Collaboration platforms are shifting to multiplayer by default: users expect to see changes made by others reflected in their own environment. It is increasingly table-stakes for users to see the latest state without performing a full page reload (ie, Google Docs, Figma).
Challenge
Despite real-time updates becoming table-stakes for user expectations, there is no platform-level solution that supports individual GitLab teams. Each team has to build out their own path towards real-time updates, leading to an inconsistent user experience that is difficult for us to scale and iterate on as a company.
Our current approach to real-time updates (ActionCable in Rails) has known scaling issues. As more teams adopt this approach, we will experience a “tragedy of the commons” in performance degradation and memory utilization.
Proposal
Develop a scalable real-time update framework that will move the needle towards GitLab mission of “everyone can contribute”:
- Individual product teams are empowered to focus on their domain expertise;
- Users will be able to see their latest data without performing a full-page reload
What might this look like?
In the long-term, we might have… a real-time synch engine. Instead of constantly pulling the latest data from GitLab via a full-page reload, GitLab would push changes to users, reinforcing GitLab’s position as their Single Source of Truth. A data synchronization platform unlocks high-leverage opportunities for GitLab to facilitate cross-stage workflows and information.

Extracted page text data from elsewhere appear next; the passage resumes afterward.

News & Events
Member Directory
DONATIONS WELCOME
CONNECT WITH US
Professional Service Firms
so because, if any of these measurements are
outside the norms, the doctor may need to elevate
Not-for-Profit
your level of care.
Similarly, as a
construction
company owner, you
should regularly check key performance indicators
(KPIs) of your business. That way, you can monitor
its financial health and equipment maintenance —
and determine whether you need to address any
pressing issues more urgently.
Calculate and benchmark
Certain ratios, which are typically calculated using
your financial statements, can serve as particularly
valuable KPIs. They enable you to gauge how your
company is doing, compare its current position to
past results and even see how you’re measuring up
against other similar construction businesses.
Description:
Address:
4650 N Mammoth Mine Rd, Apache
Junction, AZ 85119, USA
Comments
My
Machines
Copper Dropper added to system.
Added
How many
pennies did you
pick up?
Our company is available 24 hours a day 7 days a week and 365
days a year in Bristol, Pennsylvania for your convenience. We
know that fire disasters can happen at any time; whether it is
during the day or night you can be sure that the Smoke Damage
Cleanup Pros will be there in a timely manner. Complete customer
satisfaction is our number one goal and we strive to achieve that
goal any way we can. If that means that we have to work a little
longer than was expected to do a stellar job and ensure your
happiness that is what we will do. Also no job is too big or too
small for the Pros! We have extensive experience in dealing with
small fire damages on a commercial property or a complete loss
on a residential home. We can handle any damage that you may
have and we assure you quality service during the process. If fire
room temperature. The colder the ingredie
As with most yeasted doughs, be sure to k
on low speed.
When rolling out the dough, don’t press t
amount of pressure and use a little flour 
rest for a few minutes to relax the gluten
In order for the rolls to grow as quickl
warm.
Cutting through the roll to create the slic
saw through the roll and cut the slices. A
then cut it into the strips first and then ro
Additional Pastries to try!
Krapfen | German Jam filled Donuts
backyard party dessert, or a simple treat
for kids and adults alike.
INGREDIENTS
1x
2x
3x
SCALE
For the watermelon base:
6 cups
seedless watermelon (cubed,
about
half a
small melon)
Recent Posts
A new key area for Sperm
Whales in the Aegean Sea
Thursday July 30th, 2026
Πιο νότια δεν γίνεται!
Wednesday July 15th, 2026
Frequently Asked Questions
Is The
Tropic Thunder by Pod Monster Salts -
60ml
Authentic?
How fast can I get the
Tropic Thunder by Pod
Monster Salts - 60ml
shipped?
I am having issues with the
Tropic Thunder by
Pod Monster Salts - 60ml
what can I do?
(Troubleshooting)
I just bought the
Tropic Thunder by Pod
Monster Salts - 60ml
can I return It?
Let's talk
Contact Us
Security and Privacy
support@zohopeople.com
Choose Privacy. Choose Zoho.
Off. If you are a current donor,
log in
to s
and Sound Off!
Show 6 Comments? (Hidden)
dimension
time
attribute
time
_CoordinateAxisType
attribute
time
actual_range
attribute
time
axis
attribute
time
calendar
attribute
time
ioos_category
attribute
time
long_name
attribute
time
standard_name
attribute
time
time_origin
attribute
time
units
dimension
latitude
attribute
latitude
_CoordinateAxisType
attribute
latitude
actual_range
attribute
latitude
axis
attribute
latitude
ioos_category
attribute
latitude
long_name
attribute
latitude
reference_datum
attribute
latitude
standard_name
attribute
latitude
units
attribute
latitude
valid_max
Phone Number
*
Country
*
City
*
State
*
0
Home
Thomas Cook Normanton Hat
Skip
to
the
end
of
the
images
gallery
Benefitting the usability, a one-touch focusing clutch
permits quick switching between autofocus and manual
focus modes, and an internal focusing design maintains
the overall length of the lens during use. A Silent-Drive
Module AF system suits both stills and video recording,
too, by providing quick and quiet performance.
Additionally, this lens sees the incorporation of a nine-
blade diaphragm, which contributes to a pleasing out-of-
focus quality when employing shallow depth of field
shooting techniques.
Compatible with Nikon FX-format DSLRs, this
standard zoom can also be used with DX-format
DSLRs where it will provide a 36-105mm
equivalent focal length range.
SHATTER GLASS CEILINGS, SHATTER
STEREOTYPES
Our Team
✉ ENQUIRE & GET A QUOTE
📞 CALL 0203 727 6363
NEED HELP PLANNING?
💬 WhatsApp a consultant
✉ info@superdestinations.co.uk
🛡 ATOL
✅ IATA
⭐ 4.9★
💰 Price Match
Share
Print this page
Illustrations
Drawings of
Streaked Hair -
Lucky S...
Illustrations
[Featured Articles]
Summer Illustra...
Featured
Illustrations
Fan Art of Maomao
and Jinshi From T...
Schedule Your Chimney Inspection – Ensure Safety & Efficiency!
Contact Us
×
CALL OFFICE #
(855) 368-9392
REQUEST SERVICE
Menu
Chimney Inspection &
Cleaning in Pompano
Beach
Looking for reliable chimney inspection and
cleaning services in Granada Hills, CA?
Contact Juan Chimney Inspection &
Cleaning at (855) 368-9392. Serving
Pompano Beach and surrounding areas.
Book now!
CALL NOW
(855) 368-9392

In the short term, we might have… a green path towards real-time scalability as additional use-cases are implemented. Individual teams would have confidence that the solutions they are building towards can be extended, made more performant, and iterated upon without expensive rewrites.
Where are we now?
Plan initially developed real-time updates for the issue sidebar. They are currently looking at Real-time boards lists (#16020)
Code review is currently rebuilding their backend to use graphQL with the aim of leveraging real-time for various MR widgets:
- Real-time merge widget (&8639 - closed)
- Real-time merge request approval widget (&9316 - closed)
- ⚡️ Real-time merge request updates (&1812)
Verify is currently focussed on increasing pipeline execution speed. Real-time updates are a known user pain-point, but we are recommending users either reload the page or poll our APIs instead. The value of real-time updates would be magnified with faster pipeline execution.
How might we iterate?
The real-time use cases for Plan, Create, and Verify are ordered in both chronological and increasing data-load (ie, Verify has a lot more information to update than Plan) sequence. The Application Performance team could deliver incremental value towards a real-time framework by supporting Plan -> Create -> Verify
in sequential order. The Application Performance team could work with...
-
Plan
: to genericize and harden the foundations of our current websocket infrastructure. -
Create
: to formalize system boundaries and interfaces for a real-time update framework. -
Verify
: to scale our real-time infrastructure as improved pipelines roll-out.
Concerns and Considerations
To ensure a real-time framework remains useful and applicable, we will iterate using the principle of adjacent value opportunities. This is in explicit opposition to the saying, “if you build it, they will come”. As we evolve towards a real-time framework, we will look for opportunities to deliver incremental value. This principle ensures we have tangible milestones to aim for, and mitigates the risk of building a brittle framework.
Action Items
- I would love your feedback. Please review the attached slidedeck
- Can you think of similar / adjacent opportunities we could work towards / unblock?
- As we iteratively build towards real-time by default, what are your key concerns?